About 29 percent of births last year were to 25- to 29- year-old mothers, according to National Center for Health Statistics data released in June. The figures also showed the fertility rate, or the total number of births per 1,000 women ages 15 to 44 years, increased for the first time since 2007.
Child-care providers are finding it difficult to keep up as scant public funding and more expensive food and rent propel costs. That crimps their ability to hire staffers, with payrolls in the industry rising 3.7 percent since the start of the expansion in June 2009, compared with an 8.5 percent gain for all employers, according to the Bureau of Labor Statistics.
There’s been a growing push for child-care workers to be trained and educated better. The costs associated with those efforts make it tougher for managers to scrape up pay increases for existing workers, said Anna Carter, president of the Chapel Hill, N.C.-based Child Care Services Association.
The mismatch in supply and demand has made child care a “broken market,” said Marcy Whitebook, director and founder of the Center for the Study of Child Care Employment at the University of California.
“We now have sort of 21st-century expectations, and we still have, in some ways, a 20th-century system,” where “everybody’s doing everything on a shoestring,” Whitebook said. “It’s probably a safer bet to open up a restaurant than a child-care center.”

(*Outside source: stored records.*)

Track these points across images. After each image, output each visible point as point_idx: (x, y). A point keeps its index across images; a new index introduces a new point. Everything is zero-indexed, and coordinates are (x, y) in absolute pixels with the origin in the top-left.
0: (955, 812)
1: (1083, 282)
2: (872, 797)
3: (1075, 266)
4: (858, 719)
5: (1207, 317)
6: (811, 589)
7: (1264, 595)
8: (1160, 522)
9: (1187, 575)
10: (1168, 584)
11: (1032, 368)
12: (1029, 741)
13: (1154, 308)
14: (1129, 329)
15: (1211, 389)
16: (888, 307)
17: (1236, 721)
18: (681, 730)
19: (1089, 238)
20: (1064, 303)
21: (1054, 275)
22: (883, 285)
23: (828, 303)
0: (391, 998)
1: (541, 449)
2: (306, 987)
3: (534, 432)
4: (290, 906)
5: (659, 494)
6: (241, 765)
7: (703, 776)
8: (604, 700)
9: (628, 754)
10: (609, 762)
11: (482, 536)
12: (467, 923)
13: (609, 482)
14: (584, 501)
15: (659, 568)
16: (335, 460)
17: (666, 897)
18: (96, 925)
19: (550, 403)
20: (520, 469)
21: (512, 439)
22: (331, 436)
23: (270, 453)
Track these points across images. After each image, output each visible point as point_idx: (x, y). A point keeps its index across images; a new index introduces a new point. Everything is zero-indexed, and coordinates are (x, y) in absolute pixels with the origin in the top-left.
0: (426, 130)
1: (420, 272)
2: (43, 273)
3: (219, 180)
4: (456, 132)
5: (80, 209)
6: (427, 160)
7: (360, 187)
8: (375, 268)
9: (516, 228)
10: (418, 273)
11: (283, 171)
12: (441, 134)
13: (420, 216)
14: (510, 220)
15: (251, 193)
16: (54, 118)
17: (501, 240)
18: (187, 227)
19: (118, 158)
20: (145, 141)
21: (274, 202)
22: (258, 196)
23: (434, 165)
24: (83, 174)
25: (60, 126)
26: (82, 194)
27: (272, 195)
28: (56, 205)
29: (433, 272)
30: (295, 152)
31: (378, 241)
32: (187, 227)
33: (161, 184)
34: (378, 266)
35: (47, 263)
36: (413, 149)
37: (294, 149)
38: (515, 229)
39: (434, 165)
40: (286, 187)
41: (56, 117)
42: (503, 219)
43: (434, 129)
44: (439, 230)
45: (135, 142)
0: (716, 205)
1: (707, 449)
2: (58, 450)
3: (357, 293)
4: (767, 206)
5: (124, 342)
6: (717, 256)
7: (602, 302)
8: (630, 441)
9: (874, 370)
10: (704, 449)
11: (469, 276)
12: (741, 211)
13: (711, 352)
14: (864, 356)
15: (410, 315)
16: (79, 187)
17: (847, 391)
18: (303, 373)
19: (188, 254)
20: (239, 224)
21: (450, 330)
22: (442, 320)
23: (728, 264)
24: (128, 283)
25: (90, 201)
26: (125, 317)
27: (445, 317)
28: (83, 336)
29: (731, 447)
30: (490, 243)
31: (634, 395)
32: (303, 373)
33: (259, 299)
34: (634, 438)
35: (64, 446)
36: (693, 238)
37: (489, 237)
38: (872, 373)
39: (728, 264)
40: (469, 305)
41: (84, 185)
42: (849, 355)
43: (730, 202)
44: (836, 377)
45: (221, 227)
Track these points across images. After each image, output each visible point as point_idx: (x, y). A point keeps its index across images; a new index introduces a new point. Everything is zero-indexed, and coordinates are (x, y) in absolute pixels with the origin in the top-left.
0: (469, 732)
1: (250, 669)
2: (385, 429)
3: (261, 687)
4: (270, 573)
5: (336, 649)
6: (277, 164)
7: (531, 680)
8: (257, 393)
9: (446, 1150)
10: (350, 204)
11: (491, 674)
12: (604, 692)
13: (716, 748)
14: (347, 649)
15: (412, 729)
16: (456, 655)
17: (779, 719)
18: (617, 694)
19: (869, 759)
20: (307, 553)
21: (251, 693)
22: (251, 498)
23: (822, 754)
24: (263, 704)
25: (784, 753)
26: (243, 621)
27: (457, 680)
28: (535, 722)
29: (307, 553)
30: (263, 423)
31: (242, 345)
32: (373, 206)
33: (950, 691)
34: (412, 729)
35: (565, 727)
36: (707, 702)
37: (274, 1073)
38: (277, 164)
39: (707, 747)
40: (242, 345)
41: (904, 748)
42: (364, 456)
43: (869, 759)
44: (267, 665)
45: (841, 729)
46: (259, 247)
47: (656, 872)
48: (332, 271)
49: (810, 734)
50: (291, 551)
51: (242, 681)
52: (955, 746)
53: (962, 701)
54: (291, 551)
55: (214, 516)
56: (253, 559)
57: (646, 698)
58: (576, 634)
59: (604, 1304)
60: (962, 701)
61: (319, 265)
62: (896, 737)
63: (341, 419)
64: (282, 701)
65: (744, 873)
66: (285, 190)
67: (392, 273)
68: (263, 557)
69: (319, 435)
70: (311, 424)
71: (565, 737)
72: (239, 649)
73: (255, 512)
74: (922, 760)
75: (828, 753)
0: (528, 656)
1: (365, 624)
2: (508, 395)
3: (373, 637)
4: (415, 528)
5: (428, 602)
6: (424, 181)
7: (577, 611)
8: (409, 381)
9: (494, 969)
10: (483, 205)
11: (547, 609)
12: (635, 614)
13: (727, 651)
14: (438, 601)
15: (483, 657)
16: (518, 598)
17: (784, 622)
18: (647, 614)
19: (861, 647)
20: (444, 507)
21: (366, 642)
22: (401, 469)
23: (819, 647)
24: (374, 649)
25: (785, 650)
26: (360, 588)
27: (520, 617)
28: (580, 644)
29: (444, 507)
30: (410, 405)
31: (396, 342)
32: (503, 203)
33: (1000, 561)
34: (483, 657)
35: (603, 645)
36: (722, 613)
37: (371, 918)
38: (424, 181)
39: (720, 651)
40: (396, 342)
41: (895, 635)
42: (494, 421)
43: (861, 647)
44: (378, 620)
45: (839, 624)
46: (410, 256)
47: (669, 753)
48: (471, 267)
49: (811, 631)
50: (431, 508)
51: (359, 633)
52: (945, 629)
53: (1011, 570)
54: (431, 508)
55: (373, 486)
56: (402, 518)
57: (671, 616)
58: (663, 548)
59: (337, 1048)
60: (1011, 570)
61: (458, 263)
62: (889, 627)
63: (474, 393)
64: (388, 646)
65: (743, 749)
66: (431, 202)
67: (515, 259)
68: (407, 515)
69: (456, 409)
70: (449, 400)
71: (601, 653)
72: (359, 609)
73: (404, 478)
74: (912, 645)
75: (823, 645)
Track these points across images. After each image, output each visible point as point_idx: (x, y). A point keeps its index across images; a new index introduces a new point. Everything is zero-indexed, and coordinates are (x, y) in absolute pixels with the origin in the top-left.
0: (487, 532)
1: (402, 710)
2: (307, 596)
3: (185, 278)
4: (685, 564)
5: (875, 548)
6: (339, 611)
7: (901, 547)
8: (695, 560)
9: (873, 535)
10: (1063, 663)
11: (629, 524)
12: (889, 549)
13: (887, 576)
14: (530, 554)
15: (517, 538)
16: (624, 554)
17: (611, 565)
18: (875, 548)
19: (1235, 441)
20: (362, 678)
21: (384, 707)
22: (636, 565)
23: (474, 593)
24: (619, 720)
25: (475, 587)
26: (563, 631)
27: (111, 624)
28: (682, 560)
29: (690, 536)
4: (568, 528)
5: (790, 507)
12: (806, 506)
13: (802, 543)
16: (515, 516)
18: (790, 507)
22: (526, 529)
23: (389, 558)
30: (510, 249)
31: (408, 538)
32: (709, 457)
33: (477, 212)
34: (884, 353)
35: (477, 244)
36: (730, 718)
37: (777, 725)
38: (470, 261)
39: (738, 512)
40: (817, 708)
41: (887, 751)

Sparks said she and her husband are paying about $2,100 a month for child care.
To keep costs down, more parents are turning to informal arrangements, including asking for help from the army of retiring baby-boomer grandparents — what Herbst calls “stiffing Grandma and Grandpa.” Child care by relatives climbed to about 27 percent of the total in 2011 from 21 percent in 1990. Weekly expenses for that type of care declined by 13 percent over the same period, according to Herbst’s analysis.